Review of Edgar Allen Poe, “The Oval Portrait”, in Abandoned Places, edited by George R. Galuschak and Chris Cornell (Shohola Press, 2018): 127-130 — Purchase here. Reviewed by Sara L. Uckelman. (Read the review of the anthology.)

This story is one of the reasons I was so excited to review this anthology — for despite having been an English lit major many many years ago, the only Poe I’ve ever read is “The Raven” and “Annabel Lee” (if you can call listening to the Crüxshadows’ version of it “reading”).

Poe’s tale of an oval vignette portrait of a young woman is gothic in the extreme — an injured hero, a forced entry into an abandoned building, old and gloomy and grand, references to Mrs. Radcliffe — and it was a little bit weird to read a story that wasn’t so much aping or mimicing or paying homage to these literary structures as being a part of what the homage is paid to in the first place.

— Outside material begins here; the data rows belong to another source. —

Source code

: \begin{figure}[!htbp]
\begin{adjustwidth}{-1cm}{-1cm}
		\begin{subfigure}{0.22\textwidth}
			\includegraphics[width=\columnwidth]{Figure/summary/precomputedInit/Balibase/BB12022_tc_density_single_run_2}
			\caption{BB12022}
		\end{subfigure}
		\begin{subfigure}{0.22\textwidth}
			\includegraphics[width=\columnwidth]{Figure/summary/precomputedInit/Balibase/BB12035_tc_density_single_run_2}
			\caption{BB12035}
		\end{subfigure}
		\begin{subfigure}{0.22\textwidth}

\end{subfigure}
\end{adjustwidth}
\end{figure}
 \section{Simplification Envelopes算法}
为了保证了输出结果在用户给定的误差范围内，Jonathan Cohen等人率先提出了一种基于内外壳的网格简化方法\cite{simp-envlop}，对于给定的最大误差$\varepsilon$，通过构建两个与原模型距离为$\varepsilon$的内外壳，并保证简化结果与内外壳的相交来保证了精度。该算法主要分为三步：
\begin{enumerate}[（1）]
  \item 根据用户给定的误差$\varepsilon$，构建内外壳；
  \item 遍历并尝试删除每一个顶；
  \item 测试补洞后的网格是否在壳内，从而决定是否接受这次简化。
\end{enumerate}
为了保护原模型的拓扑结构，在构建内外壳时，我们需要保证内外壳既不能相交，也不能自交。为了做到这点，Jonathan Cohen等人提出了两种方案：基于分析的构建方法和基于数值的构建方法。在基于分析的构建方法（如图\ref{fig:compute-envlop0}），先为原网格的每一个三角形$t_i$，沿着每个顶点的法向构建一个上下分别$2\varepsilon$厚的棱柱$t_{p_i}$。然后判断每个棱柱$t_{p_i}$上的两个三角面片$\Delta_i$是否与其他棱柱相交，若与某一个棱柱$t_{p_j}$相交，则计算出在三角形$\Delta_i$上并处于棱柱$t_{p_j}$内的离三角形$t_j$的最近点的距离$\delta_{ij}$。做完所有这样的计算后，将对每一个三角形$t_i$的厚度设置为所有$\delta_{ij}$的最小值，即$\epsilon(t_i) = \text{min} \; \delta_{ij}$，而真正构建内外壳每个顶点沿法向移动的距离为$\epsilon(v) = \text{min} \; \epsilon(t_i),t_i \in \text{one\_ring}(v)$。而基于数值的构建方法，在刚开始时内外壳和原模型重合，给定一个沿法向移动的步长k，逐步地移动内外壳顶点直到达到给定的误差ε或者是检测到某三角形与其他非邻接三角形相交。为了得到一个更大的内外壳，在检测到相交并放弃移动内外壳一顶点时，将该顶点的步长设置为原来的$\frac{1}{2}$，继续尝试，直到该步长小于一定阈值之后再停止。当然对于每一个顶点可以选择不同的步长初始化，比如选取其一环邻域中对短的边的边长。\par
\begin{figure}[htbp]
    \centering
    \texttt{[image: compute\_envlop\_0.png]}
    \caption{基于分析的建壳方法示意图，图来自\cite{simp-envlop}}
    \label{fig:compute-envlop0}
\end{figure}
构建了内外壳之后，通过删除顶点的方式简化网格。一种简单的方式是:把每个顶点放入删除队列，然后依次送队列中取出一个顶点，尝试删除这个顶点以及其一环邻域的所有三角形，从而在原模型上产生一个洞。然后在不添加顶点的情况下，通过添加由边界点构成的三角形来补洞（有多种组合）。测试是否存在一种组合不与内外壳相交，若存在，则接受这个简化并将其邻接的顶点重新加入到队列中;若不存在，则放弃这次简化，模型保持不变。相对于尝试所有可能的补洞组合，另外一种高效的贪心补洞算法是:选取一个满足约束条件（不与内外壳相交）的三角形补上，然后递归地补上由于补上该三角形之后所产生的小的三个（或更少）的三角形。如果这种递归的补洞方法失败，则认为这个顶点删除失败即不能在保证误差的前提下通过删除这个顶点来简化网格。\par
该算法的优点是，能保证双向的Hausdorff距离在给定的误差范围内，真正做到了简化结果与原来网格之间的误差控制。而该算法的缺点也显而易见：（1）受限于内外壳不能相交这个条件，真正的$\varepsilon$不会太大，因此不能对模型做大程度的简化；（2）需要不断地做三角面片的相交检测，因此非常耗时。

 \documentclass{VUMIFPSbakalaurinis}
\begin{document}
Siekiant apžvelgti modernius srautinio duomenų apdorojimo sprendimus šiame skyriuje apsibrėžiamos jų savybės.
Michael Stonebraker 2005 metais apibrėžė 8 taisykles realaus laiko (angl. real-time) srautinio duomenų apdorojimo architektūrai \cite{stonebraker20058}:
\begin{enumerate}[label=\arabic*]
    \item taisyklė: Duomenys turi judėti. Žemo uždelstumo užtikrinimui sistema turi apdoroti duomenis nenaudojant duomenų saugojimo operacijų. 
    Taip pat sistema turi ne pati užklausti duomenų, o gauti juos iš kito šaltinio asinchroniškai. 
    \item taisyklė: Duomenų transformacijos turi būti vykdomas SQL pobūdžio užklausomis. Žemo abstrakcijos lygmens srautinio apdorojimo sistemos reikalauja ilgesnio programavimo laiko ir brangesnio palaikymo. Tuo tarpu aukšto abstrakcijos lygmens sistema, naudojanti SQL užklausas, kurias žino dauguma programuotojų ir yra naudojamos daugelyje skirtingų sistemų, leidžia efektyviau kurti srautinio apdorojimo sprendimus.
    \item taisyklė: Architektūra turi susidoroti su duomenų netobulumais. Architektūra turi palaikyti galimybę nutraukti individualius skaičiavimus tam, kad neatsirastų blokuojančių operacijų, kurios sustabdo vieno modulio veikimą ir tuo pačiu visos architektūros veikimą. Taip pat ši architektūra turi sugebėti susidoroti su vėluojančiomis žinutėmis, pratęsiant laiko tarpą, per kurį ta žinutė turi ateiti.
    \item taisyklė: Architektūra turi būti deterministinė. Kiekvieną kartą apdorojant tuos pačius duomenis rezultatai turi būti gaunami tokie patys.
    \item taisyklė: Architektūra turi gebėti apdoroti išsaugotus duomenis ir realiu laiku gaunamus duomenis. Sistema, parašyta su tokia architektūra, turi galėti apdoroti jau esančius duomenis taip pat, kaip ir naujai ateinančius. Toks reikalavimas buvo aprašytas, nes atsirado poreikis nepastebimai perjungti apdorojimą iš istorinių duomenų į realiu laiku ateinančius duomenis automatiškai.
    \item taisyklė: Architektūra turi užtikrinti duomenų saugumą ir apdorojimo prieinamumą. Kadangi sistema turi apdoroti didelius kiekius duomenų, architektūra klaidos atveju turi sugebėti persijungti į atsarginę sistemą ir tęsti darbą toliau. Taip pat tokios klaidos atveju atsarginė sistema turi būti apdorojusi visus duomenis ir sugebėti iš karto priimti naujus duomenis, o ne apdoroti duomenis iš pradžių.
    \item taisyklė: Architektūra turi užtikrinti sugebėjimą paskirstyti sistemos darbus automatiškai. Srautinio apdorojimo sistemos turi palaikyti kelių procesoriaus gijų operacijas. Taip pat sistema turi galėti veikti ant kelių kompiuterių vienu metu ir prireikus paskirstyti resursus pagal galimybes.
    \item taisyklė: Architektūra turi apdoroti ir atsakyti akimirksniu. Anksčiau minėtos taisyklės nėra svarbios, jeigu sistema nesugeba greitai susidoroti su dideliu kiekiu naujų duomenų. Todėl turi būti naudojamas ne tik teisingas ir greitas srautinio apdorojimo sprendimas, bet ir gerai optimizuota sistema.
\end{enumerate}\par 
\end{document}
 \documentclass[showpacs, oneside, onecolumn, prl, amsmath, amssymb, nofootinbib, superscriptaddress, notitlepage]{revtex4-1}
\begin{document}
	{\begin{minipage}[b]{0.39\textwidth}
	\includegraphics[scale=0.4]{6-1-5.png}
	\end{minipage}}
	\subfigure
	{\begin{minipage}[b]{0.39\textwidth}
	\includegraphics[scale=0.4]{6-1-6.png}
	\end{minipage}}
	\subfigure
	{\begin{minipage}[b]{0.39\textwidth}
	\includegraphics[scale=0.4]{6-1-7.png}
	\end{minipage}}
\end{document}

Two other things struck me about the story: I love Poe’s use of hyphens, his punctuation style is very much after my own heart; and on p. 129 there were a few things where I wasn’t sure if they were errors in language or intentional. When Poe’s narrator reads a description of the portrait in a small volume he has found upon his bedpillow, the same sentence describing the woman is repeated. A few sentences later, the unusual spelling “pourtray” (for “portray”) is found — not implausible for the mid-19th century, but it’s the only atypical spelling in the story. I could look past both of these as being quirks of Poe’s writing, but then a few sentences later there is a genuine typo, (“be” for “he”), which served to make me unsure about the legitimacy of the two earlier issues. It’s unfortunate: For it then made me question the reliability of this edition of the story.

There is a note at the end of the story indicating that this is a shortened version of a longer story originally published in 1842; this shortened version was revised to remove “the suggestion of a drug-induced hallucination” (p. 130). Given that, and my uncertainty about the story as it is published in this 2018 edition, if nothing else I have now been stirred to go find the original 1842 edition and read that!